Monday, May 16

How Real Should Your Book Be?

All writers borrow from real life occasionally. Some may steal a snippet of conversation overheard in the grocery store line. Others may borrow a distinctive mannerism from a long-ago teacher. Our experiences as a whole help to not only fire our imagination, but sometimes fill in the gaps for us.

I just finished reading Commencement, by J. Courtney Sullivan, which I thoroughly enjoyed. It is a terrific portrait of friendship, as well as a lovely reminder of the halcyon days of undergrad life. That being said, I felt as if I was peeking into the author's mental underwear drawer. It was such an intimate portrait of life at Smith College, clearly peppered with many, many true life details. When you turn the last page, you feel as if you've been matriculated from Smith - the reader knows it inside and out. All its time-honored traditions, both big and small, ridiculous and rich, are exposed. Overall, it made for a deliciously layered read. But I still squirmed at the obvious pockets of reality. More importantly, I wondered how many Smithies were reading it and squirming.

When a book is set in a real place, or depicts real events and people, there is always a tightrope that must be delicately trod. There is a deep sense of responsibility to get every detail right - or else the wrath of a reader - who swears your two block walk to the ocean really takes four blocks and that ruined the whole book for her - may fall upon you. Of course, I feel that onus in my fictional locales as well. Much planning is required to convince a reader your setting is real, and even more detail for them to imagine it from scratch.

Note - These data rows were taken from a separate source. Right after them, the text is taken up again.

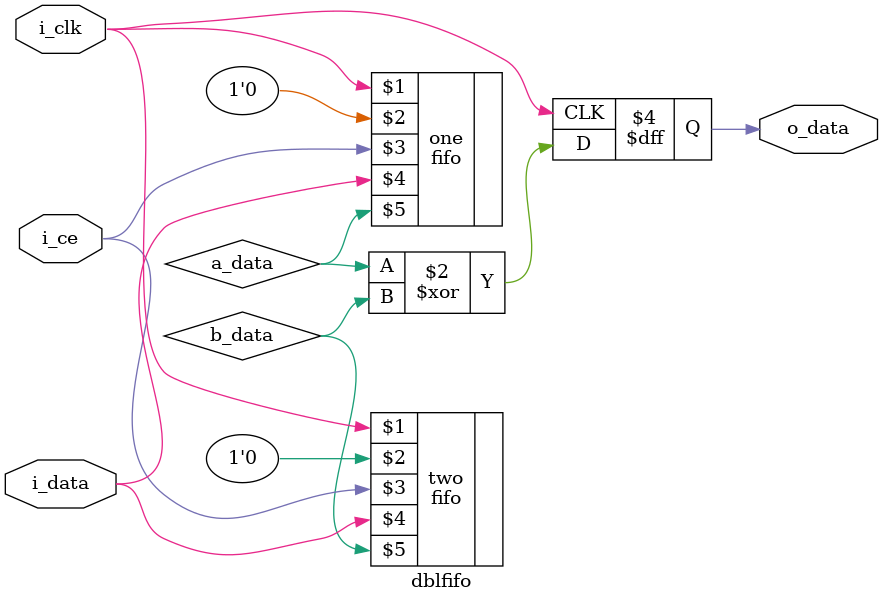
<source format=v>
`default_nettype	none
module dblfifo(i_clk, i_ce, i_data, o_data);
	input	wire	i_clk, i_ce;
	
	input	wire	i_data;
	output	wire	o_data;

	wire	a_data, b_data;

	fifo	one(i_clk, 1'b0, i_ce, i_data, a_data);
	fifo	two(i_clk, 1'b0, i_ce, i_data, b_data);

	initial	o_data = 1'b0;
	always @(posedge i_clk)
		o_data <= a_data ^ b_data;

    `ifdef FORMAL
        // your properties here
    `endif
endmodule

</source>
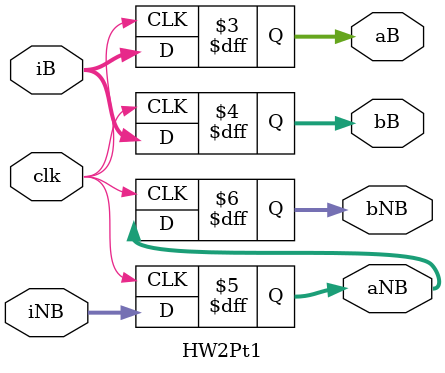
<source format=v>


`timescale 1ns/100ps
	
	module HW2Pt1 (input clk, input [7:0] iNB, iB,
				 output reg [7:0] aNB, bNB, aB, bB);
				 
	always @(posedge clk) begin
		aNB <= iNB;
		bNB <= aNB;
	end
	
	always @(posedge clk) begin
		aB = iB;
		bB = aB;
	end
	
endmodule
</source>
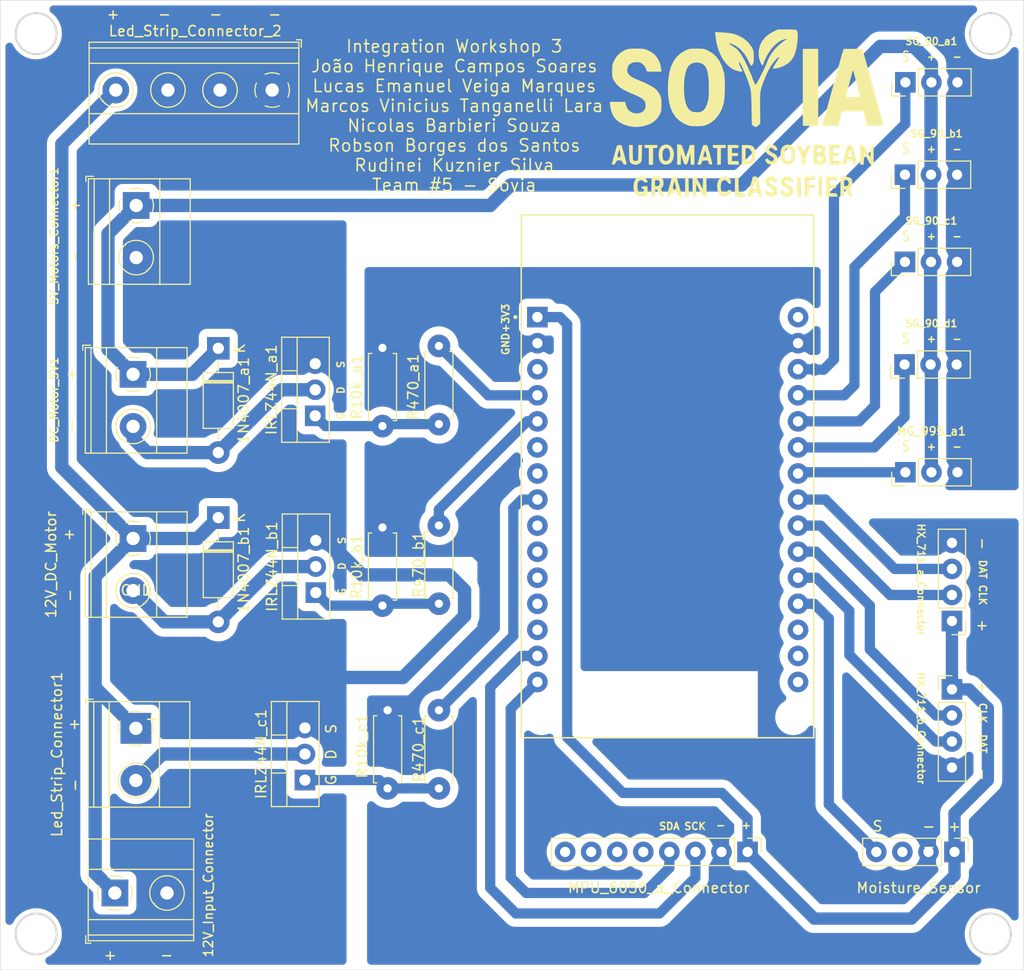
<source format=kicad_pcb>
(kicad_pcb
	(version 20240108)
	(generator "pcbnew")
	(generator_version "8.0")
	(general
		(thickness 1.6)
		(legacy_teardrops no)
	)
	(paper "A4")
	(layers
		(0 "F.Cu" signal)
		(31 "B.Cu" signal)
		(32 "B.Adhes" user "B.Adhesive")
		(33 "F.Adhes" user "F.Adhesive")
		(34 "B.Paste" user)
		(35 "F.Paste" user)
		(36 "B.SilkS" user "B.Silkscreen")
		(37 "F.SilkS" user "F.Silkscreen")
		(38 "B.Mask" user)
		(39 "F.Mask" user)
		(40 "Dwgs.User" user "User.Drawings")
		(41 "Cmts.User" user "User.Comments")
		(42 "Eco1.User" user "User.Eco1")
		(43 "Eco2.User" user "User.Eco2")
		(44 "Edge.Cuts" user)
		(45 "Margin" user)
		(46 "B.CrtYd" user "B.Courtyard")
		(47 "F.CrtYd" user "F.Courtyard")
		(48 "B.Fab" user)
		(49 "F.Fab" user)
		(50 "User.1" user)
		(51 "User.2" user)
		(52 "User.3" user)
		(53 "User.4" user)
		(54 "User.5" user)
		(55 "User.6" user)
		(56 "User.7" user)
		(57 "User.8" user)
		(58 "User.9" user)
	)
	(setup
		(pad_to_mask_clearance 0)
		(allow_soldermask_bridges_in_footprints no)
		(pcbplotparams
			(layerselection 0x00010fc_ffffffff)
			(plot_on_all_layers_selection 0x0000000_00000000)
			(disableapertmacros no)
			(usegerberextensions no)
			(usegerberattributes yes)
			(usegerberadvancedattributes yes)
			(creategerberjobfile yes)
			(dashed_line_dash_ratio 12.000000)
			(dashed_line_gap_ratio 3.000000)
			(svgprecision 4)
			(plotframeref no)
			(viasonmask no)
			(mode 1)
			(useauxorigin no)
			(hpglpennumber 1)
			(hpglpenspeed 20)
			(hpglpendiameter 15.000000)
			(pdf_front_fp_property_popups yes)
			(pdf_back_fp_property_popups yes)
			(dxfpolygonmode yes)
			(dxfimperialunits yes)
			(dxfusepcbnewfont yes)
			(psnegative no)
			(psa4output no)
			(plotreference yes)
			(plotvalue yes)
			(plotfptext yes)
			(plotinvisibletext no)
			(sketchpadsonfab no)
			(subtractmaskfromsilk no)
			(outputformat 1)
			(mirror no)
			(drillshape 1)
			(scaleselection 1)
			(outputdirectory "")
		)
	)
	(net 0 "")
	(net 1 "GND")
	(net 2 "+3V3")
	(net 3 "+5V_Motors")
	(net 4 "+12V")
	(net 5 "Moisture_Sensor_Pin")
	(net 6 "SCK")
	(net 7 "SDA")
	(net 8 "unconnected-(Moisture_Sensor1-Pin_3-Pad3)")
	(net 9 "unconnected-(MPU_6050_a1-Pin_6-Pad6)")
	(net 10 "PWM_Pin_SG_90_a")
	(net 11 "PWM_Pin_SG_90_b")
	(net 12 "PWM_Pin_SG_90_c")
	(net 13 "PWM_Pin_SG_90_d")
	(net 14 "PWM_Pin_MG_995_a")
	(net 15 "unconnected-(MPU_6050_a1-Pin_5-Pad5)")
	(net 16 "unconnected-(MPU_6050_a1-Pin_7-Pad7)")
	(net 17 "unconnected-(MPU_6050_a1-Pin_8-Pad8)")
	(net 18 "Control_Signal_Pin_5V_DC_Motor")
	(net 19 "Control_Signal_Pin_12V_DC_Motor")
	(net 20 "Control_Signal_Led_Strip_Pin")
	(net 21 "HX711_a_Clk_Pin")
	(net 22 "unconnected-(ESP32-DEVKIT-V1-D18-Pad9)")
	(net 23 "HX711_b_Clk_Pin")
	(net 24 "HX711_a_Dat_Pin")
	(net 25 "HX711_b_Dat_Pin")
	(net 26 "unconnected-(ESP32-DEVKIT-V1-RX0-Pad12)")
	(net 27 "unconnected-(ESP32-DEVKIT-V1-VP-Pad17)")
	(net 28 "unconnected-(ESP32-DEVKIT-V1-VIN-Pad30)")
	(net 29 "unconnected-(ESP32-DEVKIT-V1-TX2-Pad7)")
	(net 30 "unconnected-(ESP32-DEVKIT-V1-TX0-Pad13)")
	(net 31 "unconnected-(ESP32-DEVKIT-V1-D21-Pad11)")
	(net 32 "unconnected-(ESP32-DEVKIT-V1-RX2-Pad6)")
	(net 33 "unconnected-(ESP32-DEVKIT-V1-VN-Pad18)")
	(net 34 "unconnected-(ESP32-DEVKIT-V1-D19-Pad10)")
	(net 35 "unconnected-(ESP32-DEVKIT-V1-EN-Pad16)")
	(net 36 "unconnected-(ESP32-DEVKIT-V1-D15-Pad3)")
	(net 37 "Net-(IRLZ44N_a1-G)")
	(net 38 "Net-(IRLZ44N_b1-G)")
	(net 39 "Net-(1N4007_a1-A)")
	(net 40 "Net-(1N4007_b1-A)")
	(net 41 "Net-(IRLZ44N_c1-D)")
	(net 42 "Net-(IRLZ44N_c1-G)")
	(net 43 "GND_Logic")
	(footprint "Diode_THT:D_DO-41_SOD81_P10.16mm_Horizontal" (layer "F.Cu") (at 90.5 80.92 -90))
	(footprint "LOGO" (layer "F.Cu") (at 142.121977 42.802577))
	(footprint "Connector_PinHeader_2.54mm:PinHeader_1x03_P2.54mm_Vertical" (layer "F.Cu") (at 157.46 38.5 90))
	(footprint "Resistor_THT:R_Axial_DIN0207_L6.3mm_D2.5mm_P7.62mm_Horizontal" (layer "F.Cu") (at 112 99.69 -90))
	(footprint "Resistor_THT:R_Axial_DIN0207_L6.3mm_D2.5mm_P7.62mm_Horizontal" (layer "F.Cu") (at 106.5 81.88 -90))
	(footprint "Resistor_THT:R_Axial_DIN0207_L6.3mm_D2.5mm_P7.62mm_Horizontal" (layer "F.Cu") (at 112 81.69 -90))
	(footprint "Package_TO_SOT_THT:TO-220-3_Vertical" (layer "F.Cu") (at 98.945 106.5 90))
	(footprint "Connector_PinHeader_2.54mm:PinHeader_1x03_P2.54mm_Vertical" (layer "F.Cu") (at 157.42 56 90))
	(footprint "TerminalBlock_Phoenix:TerminalBlock_Phoenix_MKDS-1,5-2-5.08_1x02_P5.08mm_Horizontal" (layer "F.Cu") (at 82.195 82.955 -90))
	(footprint "Connector_PinHeader_2.54mm:PinHeader_1x08_P2.54mm_Vertical" (layer "F.Cu") (at 142.08 113.5 -90))
	(footprint "ESP32-DEVKIT-V1:MODULE_ESP32_DEVKIT_V1" (layer "F.Cu") (at 134.3 76.895))
	(footprint "Connector_PinHeader_2.54mm:PinHeader_1x04_P2.54mm_Vertical" (layer "F.Cu") (at 162 91 180))
	(footprint "Connector_PinHeader_2.54mm:PinHeader_1x03_P2.54mm_Vertical" (layer "F.Cu") (at 157.46 76.5 90))
	(footprint "Connector_PinHeader_2.54mm:PinHeader_1x03_P2.54mm_Vertical" (layer "F.Cu") (at 157.42 47.5 90))
	(footprint "TerminalBlock_Phoenix:TerminalBlock_Phoenix_MKDS-1,5-2-5.08_1x02_P5.08mm_Horizontal" (layer "F.Cu") (at 80.42 117.5))
	(footprint "TerminalBlock_Phoenix:TerminalBlock_Phoenix_MKDS-1,5-2-5.08_1x02_P5.08mm_Horizontal" (layer "F.Cu") (at 82.465 101.455 -90))
	(footprint "Resistor_THT:R_Axial_DIN0207_L6.3mm_D2.5mm_P7.62mm_Horizontal" (layer "F.Cu") (at 107 99.69 -90))
	(footprint "Connector_PinHeader_2.54mm:PinHeader_1x04_P2.54mm_Vertical"
		(layer "F.Cu")
		(uuid "bfa42f0a-6a73-48fa-8045-e07d4f56fb24")
		(at 162 97.66)
		(descr "Through hole straight pin header, 1x04, 2.54mm pitch, single row")
		(tags "Through hole pin header THT 1x04 2.54mm single row")
		(property "Reference" "HX711_b_Connector1"
			(at -3.5 2.8 -90)
			(layer "F.SilkS")
			(hide yes)
			(uuid "a8eb01e7-1312-470a-a968-d15932bb24f9")
			(effects
				(font
					(size 1 1)
					(thickness 0.15)
				)
			)
		)
		(property "Value" "HX711_b_Connector"
			(at 0 9.95 0)
			(layer "F.Fab")
			(hide yes)
			(uuid "a51511e0-026c-48fd-aef1-be6f5a0e5a82")
			(effects
				(font
					(size 1 1)
					(thickness 0.15)
				)
			)
		)
		(property "Footprint" "Connector_PinHeader_2.54mm:PinHeader_1x04_P2.54mm_Vertical"
			(at 0 0 0)
			(layer "F.Fab")
			(hide yes)
			(uuid "05a4e1f7-dfc7-487d-94bc-b7a2d684fc6d")
			(effects
				(font
					(size 1.27 1.27)
					(thickness 0.15)
				)
			)
		)
		(property "Datasheet" ""
			(at 0 0 0)
			(layer "F.Fab")
			(hide yes)
			(uuid "1967a816-f473-4b77-99fe-dff070db6641")
			(effects
				(font
					(size 1.27 1.27)
					(thickness 0.15)
				)
			)
		)
		(property "Description" "Generic connector, single row, 01x04, script generated (kicad-library-utils/schlib/autogen/connector/)"
			(at 0 0 0)
			(layer "F.Fab")
			(hide yes)
			(uuid "52ccea38-13a7-4917-bb1e-0fc6aef9fc47")
			(effects
				(font
					(size 1.27 1.27)
					(thickness 0.15)
				)
			)
		)
		(property ki_fp_filters "Connector*:*_1x??_*")
		(path "/90633823-2f6c-4766-8582-2e3b1764e99f/91ab9af6-f2d4-4dc8-8ba4-4717b69949a8")
		(sheetname "Load_Cell")
		(sheetfile "load_cell.kicad_sch")
		(attr through_hole)
		(fp_line
			(start -1.33 -1.33)
			(end 0 -1.33)
			(stroke
				(width 0.12)
				(type solid)
			)
			(layer "F.SilkS")
			(uuid "c8c6a03d-ed3e-4357-a8b9-f681509da331")
		)
		(fp_line
			(start -1.33 0)
			(end -1.33 -1.33)
			(stroke
				(width 0.12)
				(type solid)
			)
			(layer "F.SilkS")
			(uuid "4f75d5e2-5b8a-4270-af8f-822cffe79fc6")
		)
		(fp_line
			(start -1.33 1.27)
			(end -1.33 8.95)
			(stroke
				(width 0.12)
				(type solid)
			)
			(layer "F.SilkS")
			(uuid "f983b4a0-cacf-4c50-a348-6c91196afe4b")
		)
		(fp_line
			(start -1.33 1.27)
			(end 1.33 1.27)
			(stroke
				(width 0.12)
				(type solid)
			)
			(layer "F.SilkS")
			(uuid "a2d9e791-5540-4efe-b89b-a1f36f7eff7d")
		)
		(fp_line
			(start -1.33 8.95)
			(end 1.33 8.95)
			(stroke
				(width 0.12)
				(type solid)
			)
			(layer "F.SilkS")
			(uu
... [212536 chars truncated]
</source>
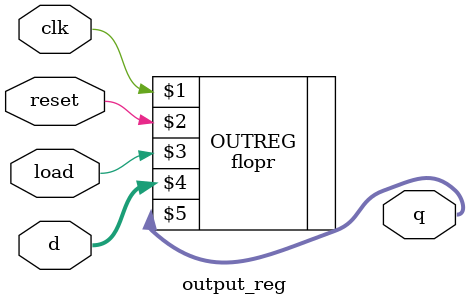
<source format=v>
module output_reg(d,load,clk,reset,q);

input [7:0]d;
input load,clk,reset;
output reg [7:0]q;

flopr #(8) OUTREG(clk,reset,load,d,q);

endmodule
</source>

But I don't ever want the reader to feel as though they've peeked into my life. I've got a friend who constantly lobbies to be used as a character in my books. That is NEVER going to happen. Oh, he'd make a terrific character, don't get me wrong. But his larger-than-life personality would be too tempting to inflate into a caricature, and I'm quite positive hurt feelings would ensue. All the book sales in the world aren't worth that happening.

On the other side of the coin, I'm currently writing a book about a wedding planner. Yes, I've got years of experience under my belt, and I've worked in a few vignettes. The difference (and what I hope will protect me from any threat of litigation) is that I don't believe they are singular experiences. Yes, the high maintenance mother of the bride complained the size of the meat at the reception was different than what she had at the tasting three months earlier. I worked it into a funny scene. But I'm willing to bet there are fifty caterers out there who've harbored this same complaint. The point being that it isn't just my real life on display; rather, reality in general.

And I encourage everyone to read Commencement!


  1. Great post, Christi. I love feeling like I'm there, but it is important to keep things true. I remember reading a book where the author kept referring to Indiana University as the University of Indiana. It was an okay book, but that repetitive error is what I remember best about it. Figures, huh?

  2. I think one of the skills of being a really good writer is the ability to take a true situation, dramatize it, and tweak it so it reads as good fiction.

  3. they complained about the size of the meat? Thank God you put that in the book - might help some over-worked MOB get a grip. :)

    Great post...I struggle with the too-real/not-real-enough quandry, too.

  4. I may pick a quirk or two from people I know, then I change everything else about the character so it doesn't sound like anyone in that can be pinpointed.

  5. I have a sign in my office that says "Be careful or you'll wind up in my novel."I have kernels of truth buried in my stories--only the guilty will know. LOL!